Task requirements:
In the data below, copy the lines from the line with "to add a new" to the line with "Edit /etc/docker/daemon.json", substituting "Configure" for "Hardcode" and leaving everything else unchanged.

Document images with their source code

>>>>>

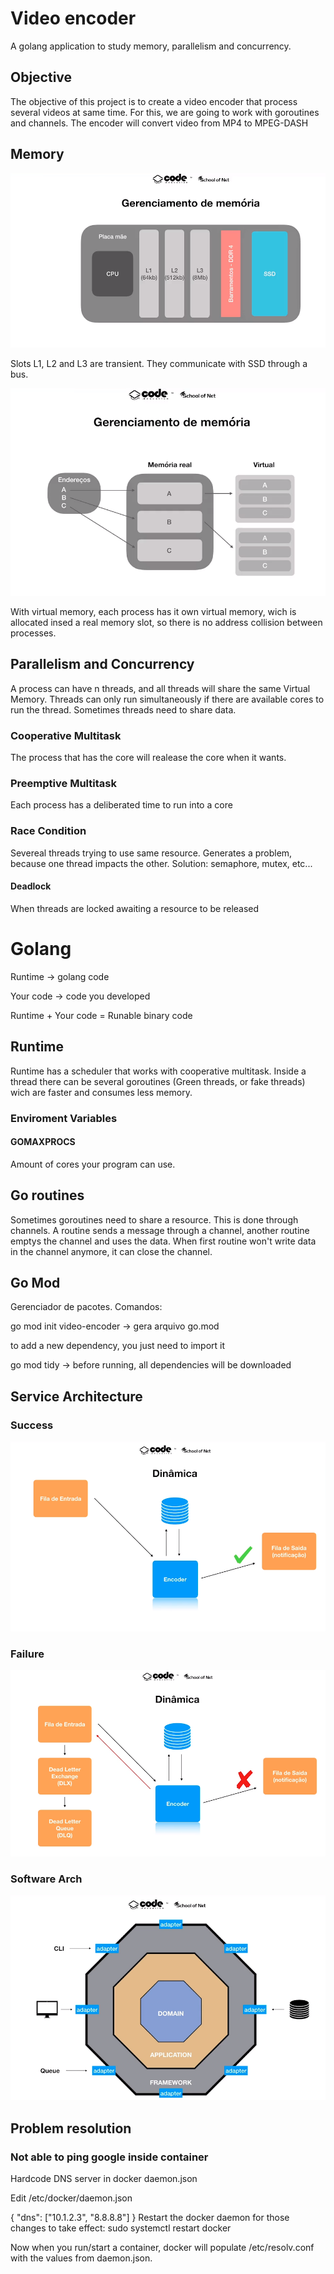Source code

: # Video encoder

A golang application to study memory, parallelism and concurrency.

## Objective

The objective of this project is to create a video encoder that process several videos at same time. For this, we are going to work with goroutines and channels. The encoder will convert video from MP4 to MPEG-DASH

## Memory

![Memory management](img/memory-management.png)

Slots L1, L2 and L3 are transient. They communicate with SSD through a bus.

![Memory management](img/virtual-memory.png)

With virtual memory, each process has it own virtual memory, wich is allocated insed a real memory slot, so there is no address collision between processes.

## Parallelism and Concurrency

A process can have n threads, and all threads will share the same Virtual Memory.
Threads can only run simultaneously if there are available cores to run the thread. Sometimes threads need to share data.

### Cooperative Multitask

The process that has the core will realease the core when it wants.

### Preemptive Multitask

Each process has a deliberated time to run into a core

### Race Condition

Severeal threads trying to use same resource. Generates a problem, because one thread impacts the other. Solution: semaphore, mutex, etc...

#### Deadlock

When threads are locked awaiting a resource to be released


# Golang

Runtime -> golang code

Your code -> code you developed

Runtime + Your code = Runable binary code

## Runtime

Runtime has a scheduler that works with cooperative multitask. Inside a thread there can be several goroutines (Green threads, or fake threads) wich are faster and consumes less memory.

### Enviroment Variables

#### GOMAXPROCS

Amount of cores your program can use.

## Go routines

Sometimes goroutines need to share a resource. This is done through channels. A routine sends a message through a channel, another routine emptys the channel and uses the data. When first routine won't write data in the channel anymore, it can close the channel.

## Go Mod

Gerenciador de pacotes. Comandos:

go mod init video-encoder -> gera arquivo go.mod

to add a new dependency, you just need to import it

go mod tidy -> before running, all dependencies will be downloaded

## Service Architecture

### Success

![Success](img/architecture.png)

### Failure

![Failure](img/arch-failure.png)

### Software Arch

![Software Arch](img/software-arch.png)

## Problem resolution

### Not able to ping google inside container

Hardcode DNS server in docker daemon.json

Edit /etc/docker/daemon.json

{
    "dns": ["10.1.2.3", "8.8.8.8"]
}
Restart the docker daemon for those changes to take effect:
sudo systemctl restart docker

Now when you run/start a container, docker will populate /etc/resolv.conf with the values from daemon.json.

<<<<<

Task result:
to add a new dependency, you just need to import it

go mod tidy -> before running, all dependencies will be downloaded

## Service Architecture

### Success

![Success](img/architecture.png)

### Failure

![Failure](img/arch-failure.png)

### Software Arch

![Software Arch](img/software-arch.png)

## Problem resolution

### Not able to ping google inside container

Configure DNS server in docker daemon.json

Edit /etc/docker/daemon.json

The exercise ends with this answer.